Firman Allah dalam QS Maryam 23-27 menunjukkan perjuangan Maryam untuk melahirkan Nabi Isa AS. Allah memerintahkan Maryam untuk mengonsumsi buah kurma sebagai pengganti energi yang hilang selama proses melahirkan. Perjuangan yang dilakukan Maryam lalu dibuktikan dengan fakta-fakta tentang kandungan buah kurma dan penjelasan tentang proses metabolismenya dalam tubuh manusia sehingga bisa menghasilkan energi.
Hasil analisis proksimat kurma menunjukan adanya gula yang mudah dicerna sebanyak 70%, umumnya glukosa sukrosa dan fruktosa, serat makanan, kandungan protein dan lemak yang rendah. Selain itu, kurma juga mengandung vitamin seperti riboflavin, tiamin, biotin, folat dan asam askorbat yang penting bagi tubuh. Kandungan gula yang tinggi pada kurma menjadikannya dapat dikonsumsi sebagai sumber energi utama. Gula pada kurma akan mengalami berbagai tahapan reaksi dalam sistem pencernaan dan reaksi oksidasi di dalam sel untuk menghasilkan energi.
Proses persalinan membutuhkan energi yang lebih banyak dibandingkan dengan energi yang diperlukan wanita normal. Energi ini digunakan untuk kegiatan otot tubuh yang meningkat. Kebutuhan akan energi akan memicu peningkatan aktivitas metabolisme tubuh. Peningkatan metabolisme pada wanita melahirkan juga dapat disebabkan oleh kecemasan yang dialami.
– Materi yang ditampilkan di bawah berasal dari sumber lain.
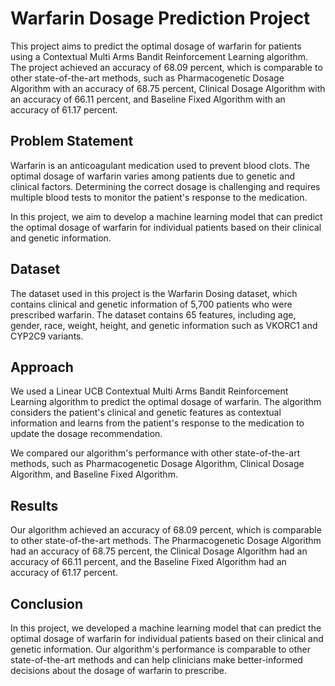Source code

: # Warfarin Dosage Prediction Project

This project aims to predict the optimal dosage of warfarin for patients using a Contextual Multi Arms Bandit Reinforcement Learning algorithm. The project achieved an accuracy of 68.09 percent, which is comparable to other state-of-the-art methods, such as Pharmacogenetic Dosage Algorithm with an accuracy of 68.75 percent, Clinical Dosage Algorithm with an accuracy of 66.11 percent, and Baseline Fixed Algorithm with an accuracy of 61.17 percent.

## Problem Statement

Warfarin is an anticoagulant medication used to prevent blood clots. The optimal dosage of warfarin varies among patients due to genetic and clinical factors. Determining the correct dosage is challenging and requires multiple blood tests to monitor the patient's response to the medication.

In this project, we aim to develop a machine learning model that can predict the optimal dosage of warfarin for individual patients based on their clinical and genetic information.

## Dataset

The dataset used in this project is the Warfarin Dosing dataset, which contains clinical and genetic information of 5,700 patients who were prescribed warfarin. The dataset contains 65 features, including age, gender, race, weight, height, and genetic information such as VKORC1 and CYP2C9 variants.

## Approach

We used a Linear UCB Contextual Multi Arms Bandit Reinforcement Learning algorithm to predict the optimal dosage of warfarin. The algorithm considers the patient's clinical and genetic features as contextual information and learns from the patient's response to the medication to update the dosage recommendation.

We compared our algorithm's performance with other state-of-the-art methods, such as Pharmacogenetic Dosage Algorithm, Clinical Dosage Algorithm, and Baseline Fixed Algorithm.

## Results

Our algorithm achieved an accuracy of 68.09 percent, which is comparable to other state-of-the-art methods. The Pharmacogenetic Dosage Algorithm had an accuracy of 68.75 percent, the Clinical Dosage Algorithm had an accuracy of 66.11 percent, and the Baseline Fixed Algorithm had an accuracy of 61.17 percent.

## Conclusion

In this project, we developed a machine learning model that can predict the optimal dosage of warfarin for individual patients based on their clinical and genetic information. Our algorithm's performance is comparable to other state-of-the-art methods and can help clinicians make better-informed decisions about the dosage of warfarin to prescribe.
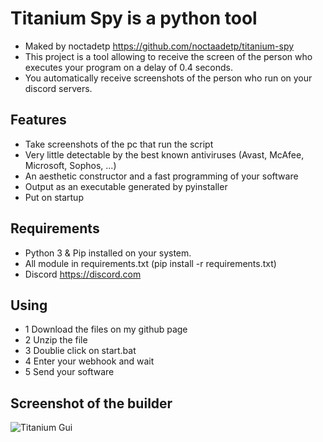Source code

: # Titanium Spy is a python tool

- Maked by noctadetp https://github.com/noctaadetp/titanium-spy
- This project is a tool allowing to receive the screen of the person who executes your program on a delay of 0.4 seconds.
- You automatically receive screenshots of the person who run on your discord servers.

## Features

- Take screenshots of the pc that run the script
- Very little detectable by the best known antiviruses (Avast, McAfee, Microsoft, Sophos, ...)
- An aesthetic constructor and a fast programming of your software
- Output as an executable generated by pyinstaller
- Put on startup

## Requirements

- Python 3 & Pip installed on your system.
- All module in requirements.txt (pip install -r requirements.txt)
- Discord https://discord.com

## Using

- 1 Download the files on my github page
- 2 Unzip the file
- 3 Doublie click on start.bat
- 4 Enter your webhook and wait
- 5 Send your software

## Screenshot of the builder
![Titanium Gui](https://i.ibb.co/BZK6GC2/gui.png)
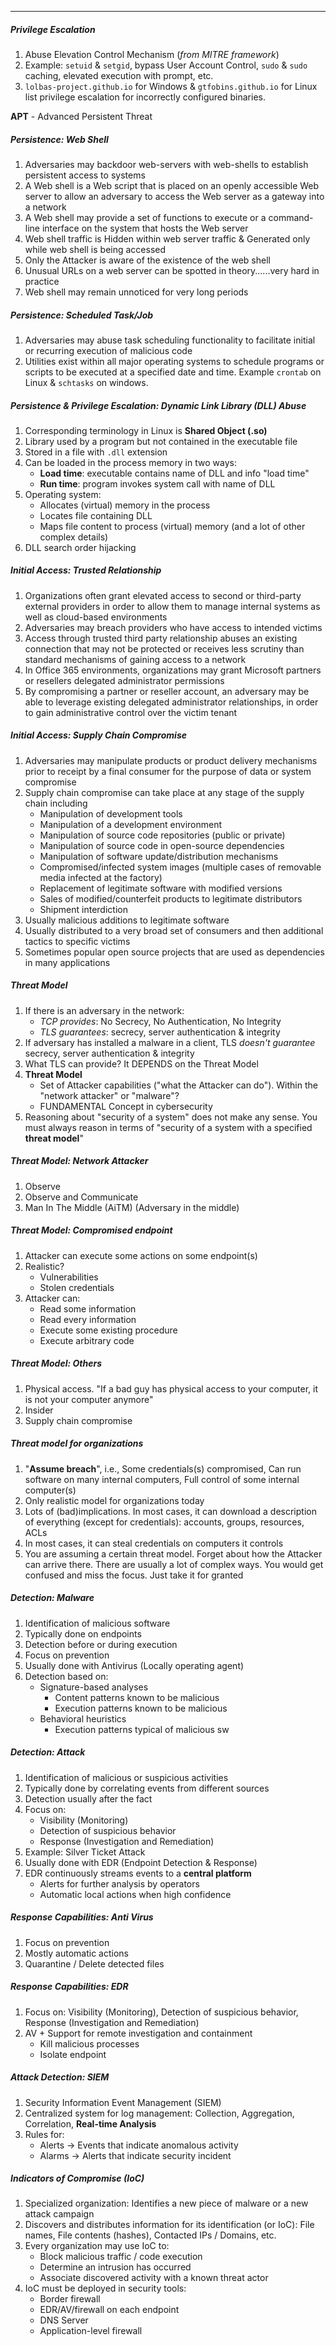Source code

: 
---
##### Privilege Escalation
1. Abuse Elevation Control Mechanism (*from MITRE framework*)
2. Example: `setuid` & `setgid`, bypass User Account Control, `sudo` & `sudo` caching, elevated execution with prompt, etc.
3. `lolbas-project.github.io` for Windows & `gtfobins.github.io` for Linux list privilege escalation for incorrectly configured binaries.

**APT** - Advanced Persistent Threat

##### Persistence: Web Shell
1. Adversaries may backdoor web-servers with web-shells to establish persistent access to systems
2. A Web shell is a Web script that is placed on an openly accessible Web server to allow an adversary to access the Web server as a gateway into a network
3. A Web shell may provide a set of functions to execute or a command-line interface on the system that hosts the Web server
4. Web shell traffic is Hidden within web server traffic & Generated only while web shell is being accessed
5. Only the Attacker is aware of the existence of the web shell
6. Unusual URLs on a web server can be spotted in theory......very hard in practice
7. Web shell may remain unnoticed for very long periods

##### Persistence: Scheduled Task/Job
1. Adversaries may abuse task scheduling functionality to facilitate initial or recurring execution of malicious code
2. Utilities exist within all major operating systems to schedule programs or scripts to be executed at a specified date and time. Example `crontab` on Linux & `schtasks` on windows.

##### Persistence & Privilege Escalation: Dynamic Link Library (DLL) Abuse
1. Corresponding terminology in Linux is **Shared Object (.so)**
2. Library used by a program but not contained in the executable file
3. Stored in a file with `.dll` extension
4. Can be loaded in the process memory in two ways:
   - **Load time**: executable contains name of DLL and info "load time"
   - **Run time**: program invokes system call with name of DLL
5. Operating system:
   - Allocates (virtual) memory in the process
   - Locates file containing DLL
   - Maps file content to process (virtual) memory (and a lot of other complex details)
6. DLL search order hijacking

##### Initial Access: Trusted Relationship
1. Organizations often grant elevated access to second or third-party external providers in order to allow them to manage internal systems as well as cloud-based environments
2. Adversaries may breach providers who have access to intended victims
3. Access through trusted third party relationship abuses an existing connection that may not be protected or receives less scrutiny than standard mechanisms of gaining access to a network
4. In Office 365 environments, organizations may grant Microsoft partners or resellers delegated administrator permissions
5. By compromising a partner or reseller account, an adversary may be able to leverage existing delegated administrator relationships, in order to gain administrative control over the victim tenant

##### Initial Access: Supply Chain Compromise
1. Adversaries may manipulate products or product delivery mechanisms prior to receipt by a final consumer for the purpose of data or system compromise
2. Supply chain compromise can take place at any stage of the supply chain including
   - Manipulation of development tools
   - Manipulation of a development environment
   - Manipulation of source code repositories (public or private)
   - Manipulation of source code in open-source dependencies
   - Manipulation of software update/distribution mechanisms
   - Compromised/infected system images (multiple cases of removable media infected at the factory)
   - Replacement of legitimate software with modified versions
   - Sales of modified/counterfeit products to legitimate distributors
   - Shipment interdiction
3. Usually malicious additions to legitimate software
4. Usually distributed to a very broad set of consumers and then additional tactics to specific victims
5. Sometimes popular open source projects that are used as dependencies in many applications

##### Threat Model
1. If there is an adversary in the network:
   - *TCP provides*: No Secrecy, No Authentication, No Integrity
   - *TLS guarantees*: secrecy, server authentication & integrity
2. If adversary has installed a malware in a client, TLS *doesn't guarantee* secrecy, server authentication & integrity
3. What TLS can provide? It DEPENDS on the Threat Model
4. **Threat Model**
   - Set of Attacker capabilities ("what the Attacker can do"). Within the "network attacker" or "malware"?
   - FUNDAMENTAL Concept in cybersecurity
5. Reasoning about "security of a system" does not make any sense. You must always reason in terms of "security of a system with a specified **threat model**" 

##### Threat Model: Network Attacker
1. Observe
2. Observe and Communicate
3. Man In The Middle (AiTM) (Adversary in the middle)

##### Threat Model: Compromised endpoint
1. Attacker can execute some actions on some endpoint(s)
2. Realistic?
   - Vulnerabilities
   - Stolen credentials
3. Attacker can:
   - Read some information
   - Read every information
   - Execute some existing procedure
   - Execute arbitrary code

##### Threat Model: Others
1. Physical access. "If a bad guy has physical access to your computer, it is not your computer anymore"
2. Insider
3. Supply chain compromise

##### Threat model for organizations
1. "**Assume breach**", i.e., Some credentials(s) compromised, Can run software on many internal computers, Full control of some internal computer(s)
2. Only realistic model for organizations today
3. Lots of (bad)implications. In most cases, it can download a description of everything (except for credentials): accounts, groups, resources, ACLs
4. In most cases, it can steal credentials on computers it controls
5. You are assuming a certain threat model. Forget about how the Attacker can arrive there. There are usually a lot of complex ways. You would get confused and miss the focus. Just take it for granted

##### Detection: Malware
1. Identification of malicious software
2. Typically done on endpoints
3. Detection before or during execution
4. Focus on prevention
5. Usually done with Antivirus (Locally operating agent)
6. Detection based on:
   - Signature-based analyses
     - Content patterns known to be malicious
     - Execution patterns known to be malicious
   - Behavioral heuristics
     - Execution patterns typical of malicious sw

##### Detection: Attack
1. Identification of malicious or suspicious activities
2. Typically done by correlating events from different sources
3. Detection usually after the fact
4. Focus on:
   - Visibility (Monitoring)
   - Detection of suspicious behavior
   - Response (Investigation and Remediation)
5. Example: Silver Ticket Attack
6. Usually done with EDR (Endpoint Detection & Response)
7. EDR continuously streams events to a **central platform**
   - Alerts for further analysis by operators
   - Automatic local actions when high confidence

##### Response Capabilities: Anti Virus
1. Focus on prevention
2. Mostly automatic actions
3. Quarantine / Delete detected files

##### Response Capabilities: EDR
1. Focus on: Visibility (Monitoring), Detection of suspicious behavior, Response (Investigation and Remediation)
2. AV + Support for remote investigation and containment
   - Kill malicious processes
   - Isolate endpoint

##### Attack Detection: SIEM
1. Security Information Event Management (SIEM)
2. Centralized system for log management: Collection, Aggregation, Correlation, **Real-time Analysis**
3. Rules for:
   - Alerts → Events that indicate anomalous activity
   - Alarms → Alerts that indicate security incident

##### Indicators of Compromise (IoC)
1. Specialized organization: Identifies a new piece of malware or a new attack campaign
2. Discovers and distributes information for its identification (or IoC): File names, File contents (hashes), Contacted IPs / Domains, etc.
3. Every organization may use IoC to:
   - Block malicious traffic / code execution
   - Determine an intrusion has occurred
   - Associate discovered activity with a known threat actor
4. IoC must be deployed in security tools:
   - Border firewall
   - EDR/AV/firewall on each endpoint
   - DNS Server
   - Application-level firewall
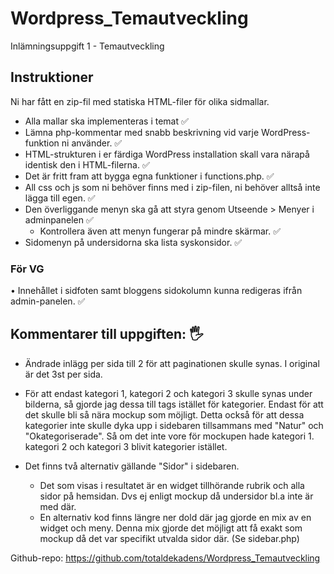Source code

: # Wordpress_Temautveckling
Inlämningsuppgift 1 - Temautveckling

## Instruktioner
Ni har fått en zip-fil med statiska HTML-filer för olika sidmallar.
* Alla mallar ska implementeras i temat ✅
* Lämna php-kommentar med snabb  beskrivning vid varje WordPress-funktion ni använder.  ✅
* HTML-strukturen i er färdiga WordPress installation skall vara närapå identisk den i HTML-filerna. ✅
* Det är fritt fram att bygga egna funktioner i functions.php. ✅
* All css och js som ni behöver finns med i zip-filen, ni behöver alltså inte lägga till egen. ✅
* Den överliggande menyn ska gå att styra genom Utseende > Menyer i adminpanelen ✅
    - Kontrollera även att menyn fungerar på mindre skärmar. ✅
* Sidomenyn på undersidorna ska lista syskonsidor. ✅

### För VG  
• Innehållet i sidfoten samt bloggens sidokolumn kunna redigeras ifrån admin-panelen. ✅





## Kommentarer till uppgiften: 🖐

* Ändrade inlägg per sida till 2 för att paginationen skulle synas. I original är det 3st per sida. 
* För att endast kategori 1, kategori 2 och kategori 3 skulle synas under bilderna, så gjorde jag dessa till tags istället för kategorier. Endast för att det skulle bli så nära mockup som möjligt. Detta också för att dessa kategorier inte skulle dyka upp i sidebaren tillsammans med "Natur" och "Okategoriserade". Så om det inte vore för mockupen hade kategori 1. kategori 2 och kategori 3 blivit kategorier istället. 

* Det finns två alternativ gällande "Sidor" i sidebaren. 
    - Det som visas i resultatet är en widget tillhörande rubrik och alla sidor på hemsidan. Dvs ej enligt mockup då undersidor bl.a inte är med där. 
    - En alternativ kod finns längre ner dold där jag gjorde en mix av en widget och meny. Denna mix gjorde det möjligt att få exakt som mockup då det var                     specifikt utvalda sidor där. (Se sidebar.php) 


Github-repo: https://github.com/totaldekadens/Wordpress_Temautveckling
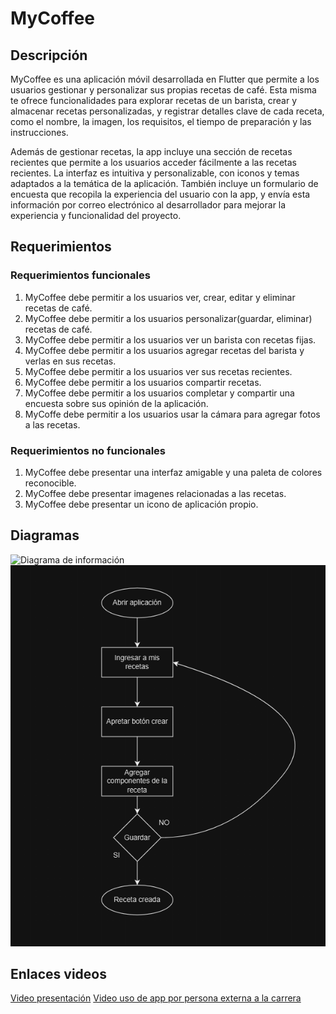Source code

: # MyCoffee

## Descripción
MyCoffee es una aplicación móvil desarrollada en Flutter que permite a los usuarios gestionar y personalizar sus propias recetas de café. Esta misma te ofrece funcionalidades para explorar recetas de un barista, crear y almacenar recetas personalizadas, y registrar detalles clave de cada receta, como el nombre, la imagen, los requisitos, el tiempo de preparación y las instrucciones.

Además de gestionar recetas, la app incluye una sección de recetas recientes que permite a los usuarios acceder fácilmente a las recetas recientes. La interfaz es intuitiva y personalizable, con iconos y temas adaptados a la temática de la aplicación. También incluye un formulario de encuesta que recopila la experiencia del usuario con la app, y envía esta información por correo electrónico al desarrollador para mejorar la experiencia y funcionalidad del proyecto.


## Requerimientos

### Requerimientos funcionales

1. MyCoffee debe permitir a los usuarios ver, crear, editar y eliminar recetas de café.
2. MyCoffee debe permitir a los usuarios personalizar(guardar, eliminar) recetas de café.
3. MyCoffee debe permitir a los usuarios ver un barista con recetas fijas.
4. MyCoffee debe permitir a los usuarios agregar recetas del barista y verlas en sus recetas.
5. MyCoffee debe permitir a los usuarios ver sus recetas recientes.
6. MyCoffee debe permitir a los usuarios compartir recetas.
7. MyCoffee debe permitir a los usuarios completar y compartir una encuesta sobre sus opinión de la aplicación.
8. MyCoffe debe permitir a los usuarios usar la cámara para agregar fotos a las recetas.


### Requerimientos no funcionales

1. MyCoffee debe presentar una interfaz amigable y una paleta de colores reconocible.
2. MyCoffee debe presentar imagenes relacionadas a las recetas.
3. MyCoffee debe presentar un icono de aplicación propio.

## Diagramas


![Diagrama de información](assets/DiagramaDeInformación.png)
![Diagrama de flujo](assets/DiagramaDeFlujoDeUsuario.png)

## Enlaces videos

[Video presentación](https://drive.google.com/file/d/1jg3xfmlLZ_ihHnbS2Bjwol3Uxeh8tftc/view?usp=sharing)
[Video uso de app por persona externa a la carrera](https://drive.google.com/file/d/1ApTf0V_jB4zAYu0M4qYfMBCoPJi1xDoI/view?usp=sharing)

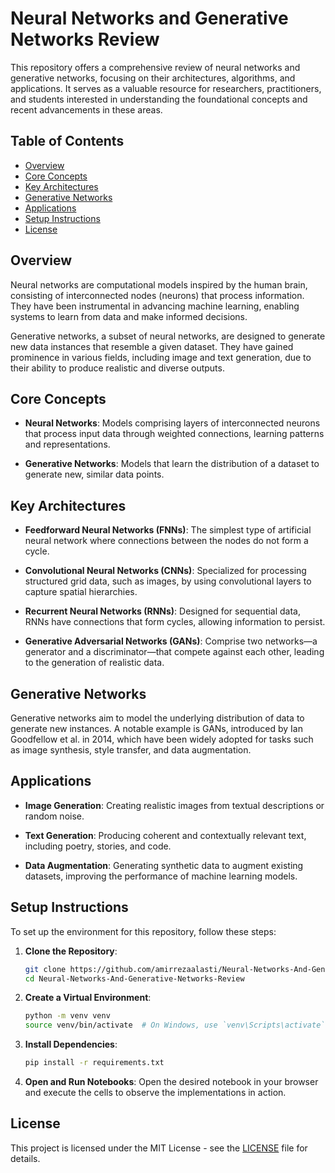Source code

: # Neural Networks and Generative Networks Review

This repository offers a comprehensive review of neural networks and generative networks, focusing on their architectures, algorithms, and applications. It serves as a valuable resource for researchers, practitioners, and students interested in understanding the foundational concepts and recent advancements in these areas.

## Table of Contents

- [Overview](#overview)
- [Core Concepts](#core-concepts)
- [Key Architectures](#key-architectures)
- [Generative Networks](#generative-networks)
- [Applications](#applications)
- [Setup Instructions](#setup-instructions)
- [License](#license)

## Overview

Neural networks are computational models inspired by the human brain, consisting of interconnected nodes (neurons) that process information. They have been instrumental in advancing machine learning, enabling systems to learn from data and make informed decisions.

Generative networks, a subset of neural networks, are designed to generate new data instances that resemble a given dataset. They have gained prominence in various fields, including image and text generation, due to their ability to produce realistic and diverse outputs.

## Core Concepts

- **Neural Networks**: Models comprising layers of interconnected neurons that process input data through weighted connections, learning patterns and representations.

- **Generative Networks**: Models that learn the distribution of a dataset to generate new, similar data points.

## Key Architectures

- **Feedforward Neural Networks (FNNs)**: The simplest type of artificial neural network where connections between the nodes do not form a cycle.

- **Convolutional Neural Networks (CNNs)**: Specialized for processing structured grid data, such as images, by using convolutional layers to capture spatial hierarchies.

- **Recurrent Neural Networks (RNNs)**: Designed for sequential data, RNNs have connections that form cycles, allowing information to persist.

- **Generative Adversarial Networks (GANs)**: Comprise two networks—a generator and a discriminator—that compete against each other, leading to the generation of realistic data.

## Generative Networks

Generative networks aim to model the underlying distribution of data to generate new instances. A notable example is GANs, introduced by Ian Goodfellow et al. in 2014, which have been widely adopted for tasks such as image synthesis, style transfer, and data augmentation.

## Applications

- **Image Generation**: Creating realistic images from textual descriptions or random noise.

- **Text Generation**: Producing coherent and contextually relevant text, including poetry, stories, and code.

- **Data Augmentation**: Generating synthetic data to augment existing datasets, improving the performance of machine learning models.

## Setup Instructions

To set up the environment for this repository, follow these steps:

1. **Clone the Repository**:

   ```bash
   git clone https://github.com/amirrezaalasti/Neural-Networks-And-Generative-Networks-Review.git
   cd Neural-Networks-And-Generative-Networks-Review
   ```

2. **Create a Virtual Environment**:

   ```bash
   python -m venv venv
   source venv/bin/activate  # On Windows, use `venv\Scripts\activate`
   ```

3. **Install Dependencies**:

   ```bash
   pip install -r requirements.txt
   ```

3. **Open and Run Notebooks**: Open the desired notebook in your browser and execute the cells to observe the implementations in action.

## License

This project is licensed under the MIT License - see the [LICENSE](LICENSE) file for details.
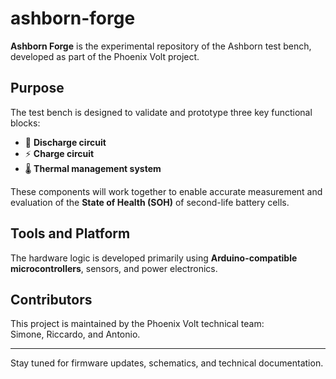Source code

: # ashborn-forge

**Ashborn Forge** is the experimental repository of the Ashborn test bench, developed as part of the Phoenix Volt project.

## Purpose

The test bench is designed to validate and prototype three key functional blocks:

- 🔋 **Discharge circuit**  
- ⚡ **Charge circuit**  
- 🌡️ **Thermal management system**

These components will work together to enable accurate measurement and evaluation of the **State of Health (SOH)** of second-life battery cells.

## Tools and Platform

The hardware logic is developed primarily using **Arduino-compatible microcontrollers**, sensors, and power electronics.

## Contributors

This project is maintained by the Phoenix Volt technical team:  
Simone, Riccardo, and Antonio.

---

Stay tuned for firmware updates, schematics, and technical documentation.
Gerakan lambung dan penyerapan makanan akan berkurang sangat banyak selama persalinan, oleh karena itu dibutuhkan suatu bahan makanan yang mudah dicerna dan diserap oleh tubuh.
Kurma mengandung fruktosa, glukosa dan sukrosa. Fruktosa dan glukosa merupakan golongan gula monosakarida, sedangkan sukrosa termasuk gula disakarida. Keduanya adalah jenis gula yang mampu dihidrolisis oleh air dan enzim pada peristiwa glikolisis, siklus Krebs dan Transpor elektron, sehingga energi yang didapatkan mampu terdistribusi dengan cepat ke seluruh sel-sel tubuh. Menurut Dr. David Conning (Direktur Jendral British Nutrition Foundation), kecepatan distribusi gula kurma sekitar 45-60 menit. Hal tersebut jauh berbeda jika dibandingan dengan gaya absorbsi pati pada nasi yang memerlukan waktu berjam-jam. Ini membuktikan bahwa kurma adalah buah yang paling tepat digunakan untuk pengganti energi untuk wanita pasca melahirkan, seperti yang dijelaskan Allah pada firmanNya.
Dalam penelitiannya, Oktavianti (2007) menyatakan bahwa kandungan gula (monosakarida) dalam 1 buah kurma (24 gram) adalah sebesar 15,8 gram. Dalam 1 gram karbohidrat menghasilkan energi 4,1 kkal. Jadi energi yang cepat tersedia dengan mengkonsumsi satu buah kurma adalah sebesar 64,78 kkal. Wanita pasca melahirkan membutuhkan energi tambahan sebesar 700 kkal/hari, sehingga dapat disimpulkan bahwa dengan hanya dengan mengonsumsi 11 buah kurma per hari, kekurangan energi pasca melahirkan dapat tercupi dengan baik.